Brendan Cowell and Colin Moody are the toxic heart and soul of Marion Potts’s remarkable production.

Hamlet

By Diana Simmonds

Hamlet, Bell Shakespeare Company, Drama Theatre at Sydney Opera House; June 6-July 12, 2008; ph: (61 2) 9250 7777. Then Jul 16-Aug 2, 2008, The Playhouse, The Arts Centre, Melbourne; ph: Ticketmaster 136100, www.bellshakespeare.com.au.

Creatives: Director: Marion Potts, Set design: Fiona Crombie, Lighting design: Nick Schlieper; Composer: Sarah Blasko, Sound design: Stefan Gregory; Fight director: Nigel Poulton; Assistant director: Nic Dorward; Vocal Coach: Carmen Lysiak. Cast: Sarah Blasko, Laura Brent, Brendan Cowell, Russell Kiefel, Joe Manning, Heather Mitchell, Colin Moody, Barry Otto, Paul Reichstein, Tim Richards, Chris Ryan, Darren Weller, Matthew Whittet.

It is said that casting is half the battle in getting a production underway and moving in the right direction. Marion Potts's new Hamlet is proof of the truth in that. The strength of the cast and the conviction in their playing is simply splendid.

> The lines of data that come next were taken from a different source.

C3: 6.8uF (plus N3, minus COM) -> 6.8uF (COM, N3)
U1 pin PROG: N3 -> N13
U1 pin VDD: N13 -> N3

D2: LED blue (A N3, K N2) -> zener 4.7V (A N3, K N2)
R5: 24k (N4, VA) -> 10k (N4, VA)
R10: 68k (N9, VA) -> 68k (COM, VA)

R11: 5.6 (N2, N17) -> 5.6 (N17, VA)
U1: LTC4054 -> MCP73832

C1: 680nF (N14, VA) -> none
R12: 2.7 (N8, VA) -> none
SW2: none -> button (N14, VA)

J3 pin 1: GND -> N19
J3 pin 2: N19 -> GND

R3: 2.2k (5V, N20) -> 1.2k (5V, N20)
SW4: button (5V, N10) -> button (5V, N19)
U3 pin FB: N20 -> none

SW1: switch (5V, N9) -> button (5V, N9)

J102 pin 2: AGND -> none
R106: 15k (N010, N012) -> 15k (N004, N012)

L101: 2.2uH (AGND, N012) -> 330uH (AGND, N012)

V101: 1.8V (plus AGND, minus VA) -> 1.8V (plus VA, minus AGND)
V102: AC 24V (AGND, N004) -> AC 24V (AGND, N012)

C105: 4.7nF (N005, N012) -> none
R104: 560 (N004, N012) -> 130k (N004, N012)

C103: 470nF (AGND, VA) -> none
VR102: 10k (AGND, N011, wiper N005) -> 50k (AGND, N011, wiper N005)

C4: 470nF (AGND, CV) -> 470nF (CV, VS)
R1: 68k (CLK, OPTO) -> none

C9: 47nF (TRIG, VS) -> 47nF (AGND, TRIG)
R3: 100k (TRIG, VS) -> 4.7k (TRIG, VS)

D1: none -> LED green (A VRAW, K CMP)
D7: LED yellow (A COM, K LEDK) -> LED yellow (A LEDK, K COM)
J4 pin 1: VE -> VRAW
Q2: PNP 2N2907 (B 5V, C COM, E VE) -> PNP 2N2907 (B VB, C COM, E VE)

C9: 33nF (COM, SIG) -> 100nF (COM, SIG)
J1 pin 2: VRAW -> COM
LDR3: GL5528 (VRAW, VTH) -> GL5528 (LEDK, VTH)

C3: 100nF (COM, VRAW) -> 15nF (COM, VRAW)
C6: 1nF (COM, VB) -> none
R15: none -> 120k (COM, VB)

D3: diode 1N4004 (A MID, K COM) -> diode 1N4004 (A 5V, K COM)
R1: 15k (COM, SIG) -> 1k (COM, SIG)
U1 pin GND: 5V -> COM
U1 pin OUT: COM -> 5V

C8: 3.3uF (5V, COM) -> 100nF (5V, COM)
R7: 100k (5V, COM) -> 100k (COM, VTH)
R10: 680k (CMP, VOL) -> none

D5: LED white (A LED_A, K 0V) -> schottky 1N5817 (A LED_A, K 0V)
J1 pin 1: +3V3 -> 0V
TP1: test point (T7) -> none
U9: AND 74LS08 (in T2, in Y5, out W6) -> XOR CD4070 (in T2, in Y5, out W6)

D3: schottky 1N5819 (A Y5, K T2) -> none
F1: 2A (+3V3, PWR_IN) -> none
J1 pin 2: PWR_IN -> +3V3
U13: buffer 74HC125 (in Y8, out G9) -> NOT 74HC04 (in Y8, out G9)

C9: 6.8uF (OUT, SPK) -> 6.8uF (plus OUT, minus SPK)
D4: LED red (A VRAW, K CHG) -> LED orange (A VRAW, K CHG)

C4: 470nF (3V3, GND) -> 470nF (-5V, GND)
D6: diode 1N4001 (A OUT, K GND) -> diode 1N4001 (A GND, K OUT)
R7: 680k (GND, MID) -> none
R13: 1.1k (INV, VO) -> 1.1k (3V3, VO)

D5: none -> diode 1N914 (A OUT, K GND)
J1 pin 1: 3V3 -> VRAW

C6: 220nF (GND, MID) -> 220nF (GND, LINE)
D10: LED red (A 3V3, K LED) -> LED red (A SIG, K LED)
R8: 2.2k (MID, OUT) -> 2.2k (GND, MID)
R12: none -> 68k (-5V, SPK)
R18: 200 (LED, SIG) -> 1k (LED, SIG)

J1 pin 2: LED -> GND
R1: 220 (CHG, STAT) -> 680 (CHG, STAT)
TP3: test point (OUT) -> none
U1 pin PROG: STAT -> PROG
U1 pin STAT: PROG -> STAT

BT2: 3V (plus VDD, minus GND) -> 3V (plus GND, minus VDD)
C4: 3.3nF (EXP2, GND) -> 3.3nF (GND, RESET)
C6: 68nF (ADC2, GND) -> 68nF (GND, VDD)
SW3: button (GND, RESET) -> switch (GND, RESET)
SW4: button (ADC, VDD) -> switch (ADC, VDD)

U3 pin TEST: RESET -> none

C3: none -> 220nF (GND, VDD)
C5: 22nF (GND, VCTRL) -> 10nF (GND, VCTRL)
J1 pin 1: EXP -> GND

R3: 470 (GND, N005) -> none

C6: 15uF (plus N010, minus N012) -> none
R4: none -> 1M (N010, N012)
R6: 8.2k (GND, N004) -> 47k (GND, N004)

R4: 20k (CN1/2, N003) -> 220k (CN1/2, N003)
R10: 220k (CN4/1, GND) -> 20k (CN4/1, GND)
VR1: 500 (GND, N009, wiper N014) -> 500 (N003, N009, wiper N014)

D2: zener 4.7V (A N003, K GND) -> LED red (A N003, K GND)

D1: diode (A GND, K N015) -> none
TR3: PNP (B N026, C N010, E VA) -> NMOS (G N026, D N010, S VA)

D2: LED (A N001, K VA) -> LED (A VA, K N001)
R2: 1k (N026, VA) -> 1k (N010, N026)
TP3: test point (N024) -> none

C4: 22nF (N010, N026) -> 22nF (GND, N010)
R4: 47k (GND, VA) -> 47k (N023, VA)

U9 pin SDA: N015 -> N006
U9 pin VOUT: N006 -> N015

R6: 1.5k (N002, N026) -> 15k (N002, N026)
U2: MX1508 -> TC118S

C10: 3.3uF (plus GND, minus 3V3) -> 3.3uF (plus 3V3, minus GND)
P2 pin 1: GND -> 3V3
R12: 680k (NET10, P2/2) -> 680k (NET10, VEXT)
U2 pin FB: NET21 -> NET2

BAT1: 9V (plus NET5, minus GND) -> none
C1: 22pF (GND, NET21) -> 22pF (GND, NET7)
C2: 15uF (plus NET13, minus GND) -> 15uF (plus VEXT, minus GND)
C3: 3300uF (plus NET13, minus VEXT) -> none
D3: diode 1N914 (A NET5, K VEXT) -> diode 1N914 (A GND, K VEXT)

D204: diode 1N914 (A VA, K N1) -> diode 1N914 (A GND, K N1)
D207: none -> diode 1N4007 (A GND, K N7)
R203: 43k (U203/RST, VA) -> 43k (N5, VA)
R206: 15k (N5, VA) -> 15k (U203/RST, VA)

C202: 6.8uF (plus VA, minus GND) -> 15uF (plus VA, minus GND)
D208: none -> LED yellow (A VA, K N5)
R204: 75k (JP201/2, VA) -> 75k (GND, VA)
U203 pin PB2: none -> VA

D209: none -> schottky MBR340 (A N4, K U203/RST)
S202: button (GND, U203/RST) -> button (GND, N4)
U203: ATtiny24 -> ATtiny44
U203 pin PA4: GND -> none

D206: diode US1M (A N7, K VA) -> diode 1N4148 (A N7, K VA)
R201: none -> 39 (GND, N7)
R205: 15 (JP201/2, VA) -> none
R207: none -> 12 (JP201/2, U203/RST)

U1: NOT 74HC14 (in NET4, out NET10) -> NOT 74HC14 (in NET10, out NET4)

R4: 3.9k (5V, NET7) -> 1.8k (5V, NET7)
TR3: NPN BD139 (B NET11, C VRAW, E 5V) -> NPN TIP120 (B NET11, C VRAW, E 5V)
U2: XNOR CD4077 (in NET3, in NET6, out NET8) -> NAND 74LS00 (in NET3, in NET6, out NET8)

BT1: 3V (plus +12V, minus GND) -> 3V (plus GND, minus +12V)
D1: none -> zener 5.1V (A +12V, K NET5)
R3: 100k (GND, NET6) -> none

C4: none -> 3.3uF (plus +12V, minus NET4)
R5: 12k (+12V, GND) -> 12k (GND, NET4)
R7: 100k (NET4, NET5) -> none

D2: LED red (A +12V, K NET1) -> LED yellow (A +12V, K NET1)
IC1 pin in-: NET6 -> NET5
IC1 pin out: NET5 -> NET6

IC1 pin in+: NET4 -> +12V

It's worth going back, for a moment, to late 2007 when word first drifted out that she had cast Brendan Cowell as the tragic prince of Denmark and had scooped up Colin Moody even as the controversy over his departure from the STC Actors' Company was at its height. At that point both men were labeled "trouble", "difficult", "temperamental" and other epithets not intended as flattery. Another set of descriptions, however, could be "often brilliant", "easily bored" and "don't suffer fools gladly", which draws another picture altogether.

Now, Cowell and Moody are the toxic heart and soul of Potts's remarkable production. They are the fires that burn in the dankly dripping, mist-wreathed halls of Elsinore. It's a place where the sun may shine but rarely penetrates the atmosphere of murderous ambition and smouldering revenge that swirls about the two men and their hapless courts.

As the usurping king Claudius, Moody is an elegant, smooth-talking thug whose passion for his dead brother's wife is all the more disturbing for its gentleness in the face of an otherwise ruthless demeanour. His foil and focus is Heather Mitchell. Her Queen Gertrude is a woman whose physical delicacy and beauty are so at odds with her surroundings, even young Ophelia seems robust by comparison. Dressed in a diaphanous jade-coloured gown, for all the world like a corsage to be worn by a triumphant male, Gertrude stands between Claudius and Hamlet, throwing the dark aspect of their rivalry and jealousy into sharp focus.